» **Task material**
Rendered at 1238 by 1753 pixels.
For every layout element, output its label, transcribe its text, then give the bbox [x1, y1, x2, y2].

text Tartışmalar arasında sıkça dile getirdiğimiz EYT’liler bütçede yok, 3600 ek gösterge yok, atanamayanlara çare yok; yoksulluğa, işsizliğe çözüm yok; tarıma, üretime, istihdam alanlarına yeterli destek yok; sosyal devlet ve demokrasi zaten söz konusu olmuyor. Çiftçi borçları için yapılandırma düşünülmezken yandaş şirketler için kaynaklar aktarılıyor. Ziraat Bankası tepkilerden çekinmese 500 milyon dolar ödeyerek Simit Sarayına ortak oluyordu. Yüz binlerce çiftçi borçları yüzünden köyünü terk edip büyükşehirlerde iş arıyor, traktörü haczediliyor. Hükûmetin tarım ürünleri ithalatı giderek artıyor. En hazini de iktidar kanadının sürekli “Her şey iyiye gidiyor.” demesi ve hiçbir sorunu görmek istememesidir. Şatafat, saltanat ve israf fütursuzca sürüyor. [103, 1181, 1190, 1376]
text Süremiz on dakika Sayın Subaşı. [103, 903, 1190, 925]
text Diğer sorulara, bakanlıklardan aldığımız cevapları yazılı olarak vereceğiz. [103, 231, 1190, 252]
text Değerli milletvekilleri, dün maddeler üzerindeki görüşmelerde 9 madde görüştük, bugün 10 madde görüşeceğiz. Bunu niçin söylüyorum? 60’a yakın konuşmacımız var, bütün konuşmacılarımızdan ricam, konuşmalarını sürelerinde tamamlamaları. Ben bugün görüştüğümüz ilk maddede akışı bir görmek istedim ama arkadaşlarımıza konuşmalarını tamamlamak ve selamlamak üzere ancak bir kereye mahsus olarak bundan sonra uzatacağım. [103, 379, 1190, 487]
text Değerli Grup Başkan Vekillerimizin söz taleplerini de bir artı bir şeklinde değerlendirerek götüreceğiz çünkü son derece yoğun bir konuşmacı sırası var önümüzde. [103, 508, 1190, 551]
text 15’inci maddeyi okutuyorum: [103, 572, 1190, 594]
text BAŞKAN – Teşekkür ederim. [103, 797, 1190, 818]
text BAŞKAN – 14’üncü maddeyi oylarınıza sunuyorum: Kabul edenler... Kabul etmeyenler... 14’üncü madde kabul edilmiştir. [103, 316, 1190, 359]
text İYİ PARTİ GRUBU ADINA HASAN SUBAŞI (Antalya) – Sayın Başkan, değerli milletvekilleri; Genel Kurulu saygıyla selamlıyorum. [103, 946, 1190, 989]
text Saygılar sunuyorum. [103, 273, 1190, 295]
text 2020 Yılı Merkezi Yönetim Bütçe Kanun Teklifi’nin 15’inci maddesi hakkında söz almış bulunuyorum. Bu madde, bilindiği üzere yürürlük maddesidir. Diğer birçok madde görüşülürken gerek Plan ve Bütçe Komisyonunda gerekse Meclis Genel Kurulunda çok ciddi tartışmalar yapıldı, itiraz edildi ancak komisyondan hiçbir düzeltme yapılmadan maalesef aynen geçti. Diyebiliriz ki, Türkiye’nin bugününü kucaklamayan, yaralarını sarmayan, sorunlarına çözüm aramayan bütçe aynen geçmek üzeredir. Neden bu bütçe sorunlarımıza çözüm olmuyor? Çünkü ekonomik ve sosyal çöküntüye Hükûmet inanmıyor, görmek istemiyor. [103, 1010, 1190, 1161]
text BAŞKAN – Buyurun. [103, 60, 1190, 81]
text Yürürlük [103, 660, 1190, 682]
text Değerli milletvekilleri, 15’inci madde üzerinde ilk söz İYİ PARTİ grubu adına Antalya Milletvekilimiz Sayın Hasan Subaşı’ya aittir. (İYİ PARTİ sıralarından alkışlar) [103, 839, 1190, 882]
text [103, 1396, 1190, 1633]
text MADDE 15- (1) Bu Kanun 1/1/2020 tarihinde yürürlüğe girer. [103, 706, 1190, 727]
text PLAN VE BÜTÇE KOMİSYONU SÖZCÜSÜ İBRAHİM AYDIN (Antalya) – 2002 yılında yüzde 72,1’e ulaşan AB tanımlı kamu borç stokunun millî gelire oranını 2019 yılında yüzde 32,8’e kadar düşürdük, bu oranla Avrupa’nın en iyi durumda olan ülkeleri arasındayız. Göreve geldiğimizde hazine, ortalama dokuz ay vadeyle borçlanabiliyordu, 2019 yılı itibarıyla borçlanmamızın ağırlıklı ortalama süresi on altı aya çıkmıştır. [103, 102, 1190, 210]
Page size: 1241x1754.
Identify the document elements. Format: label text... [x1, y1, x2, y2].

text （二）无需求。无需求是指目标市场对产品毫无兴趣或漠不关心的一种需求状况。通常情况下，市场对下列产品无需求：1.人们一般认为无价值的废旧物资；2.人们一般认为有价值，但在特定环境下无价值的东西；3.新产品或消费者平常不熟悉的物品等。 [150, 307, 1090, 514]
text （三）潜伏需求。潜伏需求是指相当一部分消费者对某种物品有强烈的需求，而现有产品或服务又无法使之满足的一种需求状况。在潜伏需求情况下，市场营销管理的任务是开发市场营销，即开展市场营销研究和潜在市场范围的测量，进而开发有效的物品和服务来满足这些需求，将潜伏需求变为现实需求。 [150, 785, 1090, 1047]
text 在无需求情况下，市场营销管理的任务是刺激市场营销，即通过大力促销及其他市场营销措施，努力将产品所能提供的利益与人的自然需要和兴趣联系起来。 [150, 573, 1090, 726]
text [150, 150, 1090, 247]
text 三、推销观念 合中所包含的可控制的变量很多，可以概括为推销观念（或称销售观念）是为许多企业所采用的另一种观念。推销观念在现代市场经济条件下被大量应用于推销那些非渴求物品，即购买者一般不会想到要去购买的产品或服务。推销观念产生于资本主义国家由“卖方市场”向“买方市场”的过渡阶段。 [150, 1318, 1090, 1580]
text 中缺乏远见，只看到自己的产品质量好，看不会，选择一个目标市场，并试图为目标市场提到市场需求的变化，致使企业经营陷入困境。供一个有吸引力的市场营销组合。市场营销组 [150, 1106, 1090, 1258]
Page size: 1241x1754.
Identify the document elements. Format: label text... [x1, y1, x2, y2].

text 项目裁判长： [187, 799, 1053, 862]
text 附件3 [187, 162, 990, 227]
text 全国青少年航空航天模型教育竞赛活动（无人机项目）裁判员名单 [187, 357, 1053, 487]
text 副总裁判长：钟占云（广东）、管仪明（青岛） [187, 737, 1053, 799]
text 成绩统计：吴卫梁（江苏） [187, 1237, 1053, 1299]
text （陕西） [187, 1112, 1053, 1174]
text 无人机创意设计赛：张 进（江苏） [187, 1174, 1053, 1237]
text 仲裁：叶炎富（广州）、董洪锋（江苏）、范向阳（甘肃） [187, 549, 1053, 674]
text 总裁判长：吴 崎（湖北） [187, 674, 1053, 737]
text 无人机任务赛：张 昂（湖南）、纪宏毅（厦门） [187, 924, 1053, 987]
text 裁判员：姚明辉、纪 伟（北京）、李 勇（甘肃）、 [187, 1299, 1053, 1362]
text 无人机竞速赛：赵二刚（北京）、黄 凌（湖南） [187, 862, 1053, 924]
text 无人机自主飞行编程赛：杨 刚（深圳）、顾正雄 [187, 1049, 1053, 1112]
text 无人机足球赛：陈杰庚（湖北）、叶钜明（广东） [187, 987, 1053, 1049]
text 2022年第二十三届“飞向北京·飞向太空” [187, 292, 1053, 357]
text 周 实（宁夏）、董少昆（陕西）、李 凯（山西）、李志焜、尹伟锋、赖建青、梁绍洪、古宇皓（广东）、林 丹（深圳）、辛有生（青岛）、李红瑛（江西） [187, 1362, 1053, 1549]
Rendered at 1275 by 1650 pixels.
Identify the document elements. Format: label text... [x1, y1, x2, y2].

» **Task item**
Among the lines of the listing above, which ones contain the word "maddeyi"? Show them.

» **Your solution**
text 15’inci maddeyi okutuyorum: [103, 572, 1190, 594]
text BAŞKAN – 14’üncü maddeyi oylarınıza sunuyorum: Kabul edenler... Kabul etmeyenler... 14’üncü madde kabul edilmiştir. [103, 316, 1190, 359]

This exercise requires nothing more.